If humanities scholars want to be part of the response to the pandemic, we must also consider the needs of the front-line workers who could benefit from our research. This may require stylistic adaptation. By translating our scholarly work for broader publics, humanities authors can influence debates, right now, about what to do. When the governor of Louisiana formed a Health Equity Task Force in early April to investigate health disparities resulting from COVID-19 in his state, none of the participants were from humanities disciplines. Yet researchers working on the intersections of gender, race and class could have advised state leadership months earlier that women of color would be disproportionately affected by the crisis. Persistent, targeted op-eds and proactive engagement with government could direct policy makers to consider the needs of vulnerable communities at the outset of the next outbreak, not four months into the disaster.

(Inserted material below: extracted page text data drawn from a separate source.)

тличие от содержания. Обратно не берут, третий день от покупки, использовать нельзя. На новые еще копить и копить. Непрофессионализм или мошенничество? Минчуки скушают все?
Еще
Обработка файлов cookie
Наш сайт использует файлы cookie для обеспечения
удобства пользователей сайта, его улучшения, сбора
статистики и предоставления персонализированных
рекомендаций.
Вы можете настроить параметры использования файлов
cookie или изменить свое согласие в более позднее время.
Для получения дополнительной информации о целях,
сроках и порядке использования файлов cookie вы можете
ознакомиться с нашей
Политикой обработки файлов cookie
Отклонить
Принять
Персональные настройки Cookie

Becoming part of the front-line response may also require expanding the scope of our research projects, as we reimagine the audience for the work. We should be training our students to do the same. Participating in the pandemic response requires robust, sustained, long-term dialogue with intended publics beyond the academy, and most critically, it demands that we incorporate their needs into the formulation of research topics. Humanities-trained scholars have shown the value of clinical engagement with visual art and literature for fostering empathy and tolerance for ambiguity in medical students. But many physicians working on COVID-19 wards feel unprepared for the human toll of so much suffering and uncertainty. Humanities researchers should reframe their interventions based on the accounts of health-care workers during this pandemic. Moreover, this effort should be extended to address other hard-hit workplaces, such as nursing homes, meatpacking plants and prisons. This shift in orientation may be the hardest but also the most impactful one we can make. Being of service does not require being subservient, but it does demand a realignment of priorities.
This effort must extend into our classrooms, so that undergraduate and graduate students learn to establish transdisciplinary collaborative relationships, frame their research questions and disseminate their findings in forms that will serve the needs of front-line responders when the next crisis breaks. This is true for many fields of humanities research, not just those related to health. The climate crisis poses similar challenges and must be met with adaptations to the ways we train future scholars to imagine the purpose of their research. Now and in the future, the humanities can help save lives, if we bring our work to the front lines, where it belongs.